By Chris Barry, MD, HCV Insurance

With vehicle insurance not being compulsory in South Africa, experts estimate that only 30% to 40% of vehicles on the road are covered, making all drivers on the road vulnerable to the costly after-effects of an accident.

It’s time for the South African government to set up a state-run compulsory third-party insurance vehicle, run along the same lines as the South African Special Risk Insurance Association (SASRIA), to protect citizens from the consequences of an accident with an uninsured vehicle, in particular to cover the costly aftermath of an accident not covered by the Road Accident Fund (RAF).

While injuries to your person are covered by the RAF, damage to a vehicle is not – and if an uninsured or underinsured driver has an accident with another vehicle, they would be liable for the costs incurred in that accident. How many uninsured or underinsured South Africans have the money lying around to pay for repairs to damage caused by an accident – even a bumper bashing?

If we were to look for a locally relevant model on which to base this third-party insurance provider, SASRIA would be a good reference point. It is one of the state-owned enterprises (SOE) that has a good story to tell, with its results for the last year including an underwriting surplus or R468 million, a net profit before tax of R834 million, and gross written premiums of R1.5 billion. The dividend paid to the state was R206 million, an increase of nearly R100 million from the previous year. Finance Minister Nhlanhla Nene has gone so far as to praise SASRIA as one of South Africa’s top-performing SOEs.
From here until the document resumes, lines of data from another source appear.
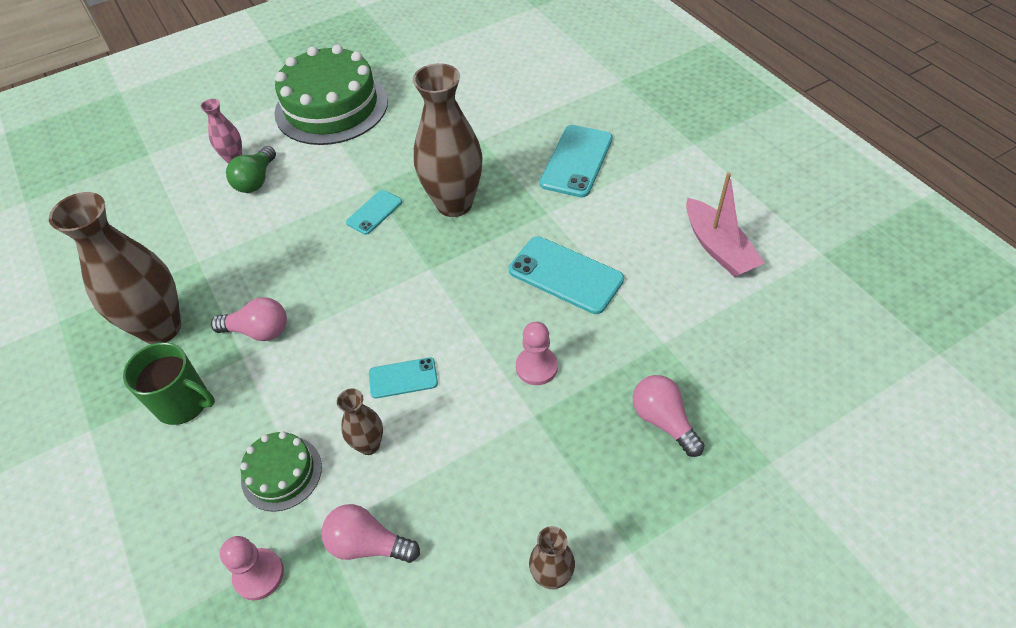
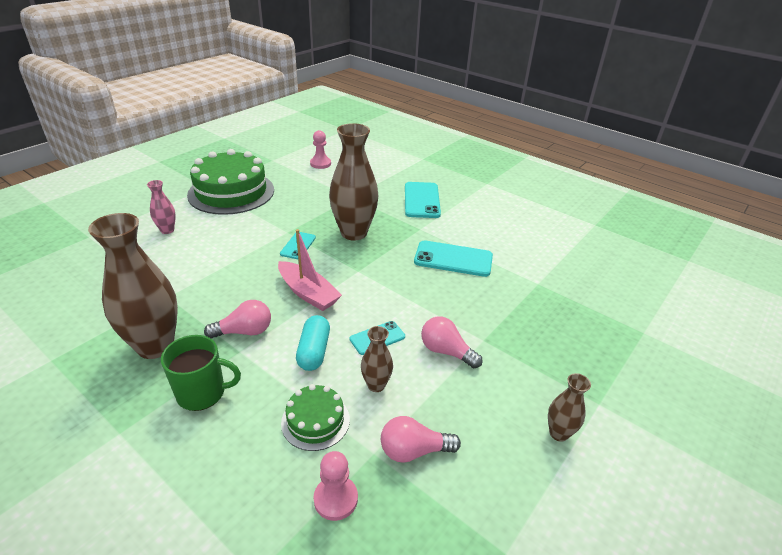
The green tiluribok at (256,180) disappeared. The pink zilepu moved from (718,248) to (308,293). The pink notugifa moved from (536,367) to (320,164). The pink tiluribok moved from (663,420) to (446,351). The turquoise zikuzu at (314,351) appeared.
Obviously, this state-run third-party insurance would need to be funded from somewhere, and there would always be the argument that South Africa’s drivers cannot afford even more costs to be added to their licensing fees or to the overall fuel price. I would argue that South Africans simply cannot afford to NOT be covered by third-party insurance.
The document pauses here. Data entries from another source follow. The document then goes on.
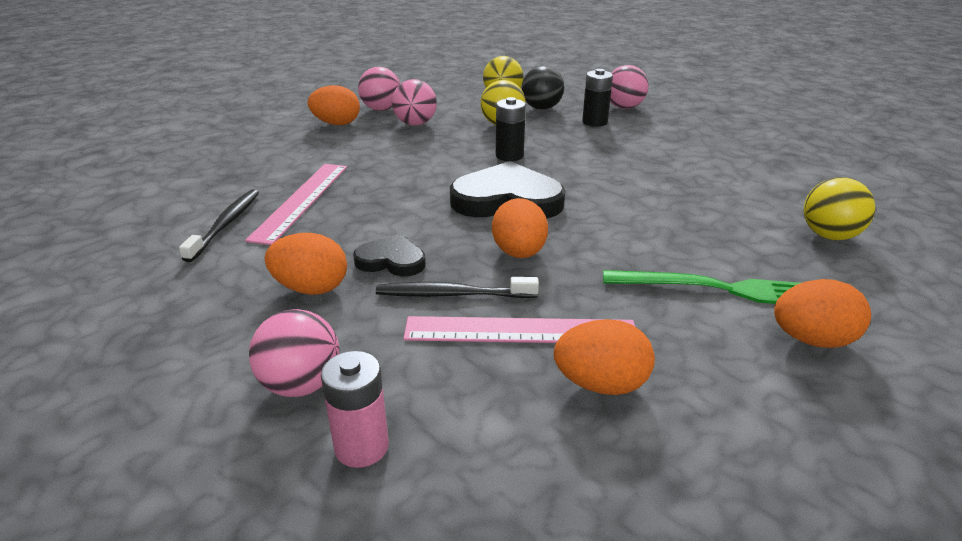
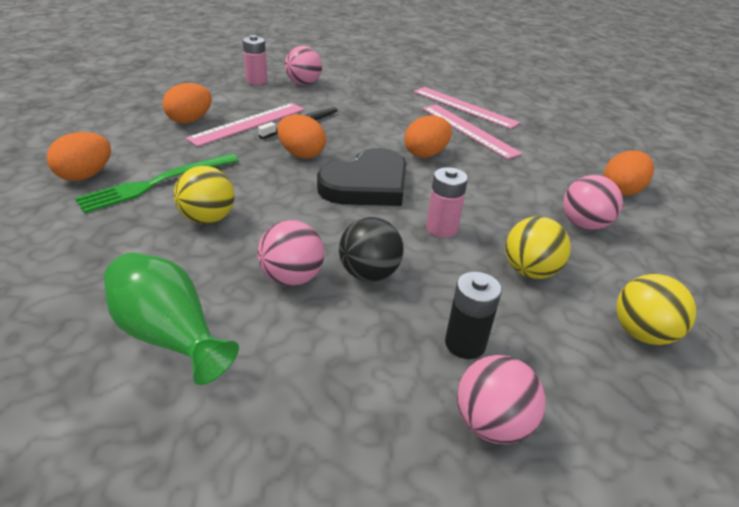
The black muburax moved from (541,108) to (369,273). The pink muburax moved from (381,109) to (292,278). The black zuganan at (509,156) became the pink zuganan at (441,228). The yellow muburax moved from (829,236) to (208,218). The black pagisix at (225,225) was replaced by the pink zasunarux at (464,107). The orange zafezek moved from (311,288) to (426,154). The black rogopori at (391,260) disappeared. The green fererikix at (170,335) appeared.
Neighbouring countries such as Zimbabwe have seen the wisdom of instituting compulsory third party insurance, with Zimbabwe charging road users the equivalent of R550 per annum per car, R990 per annum per truck, and R330 per annum per trailer. With around 9.2 million cars and light delivery vehicles, 365,000 trucks and 183,000 trailers on South African roads, that amounts to a minimum annual income of nearly R5.4 billion.

If government were to set up a third-party insurance SOE run on the same lines as SASRIA, the organisation could turn to short-term insurance companies to collect annual fees, in return for a small commission for the administration and collection of premiums. The insurer would be self-managed, and would settle claims directly with claimants, keeping operating expenses to a minimum.

If the state was either a licence carrier or a shareholder, we could assume an underwriting margin of 10%, yielding a R540 million margin, and if we were to assume a 20% underwriting surplus, that would result in more than R1 billion surplus … if the third-party insurance SOE was run on the same principles as SASRIA.

Introducing this insurance would also be an opportunity to reduce the number of uninsured vehicles on South African roads. Furthermore, if third party cover was in the region of about 10%, it would make a significant dent in the more than R350 billion that accidents cost the country each year.

The ‘template’ is there, so to speak. Now all that we need is political will and legislative action to create a body that will truly make a difference in the lives of the many South Africans affected by our country’s appalling road accident statistics.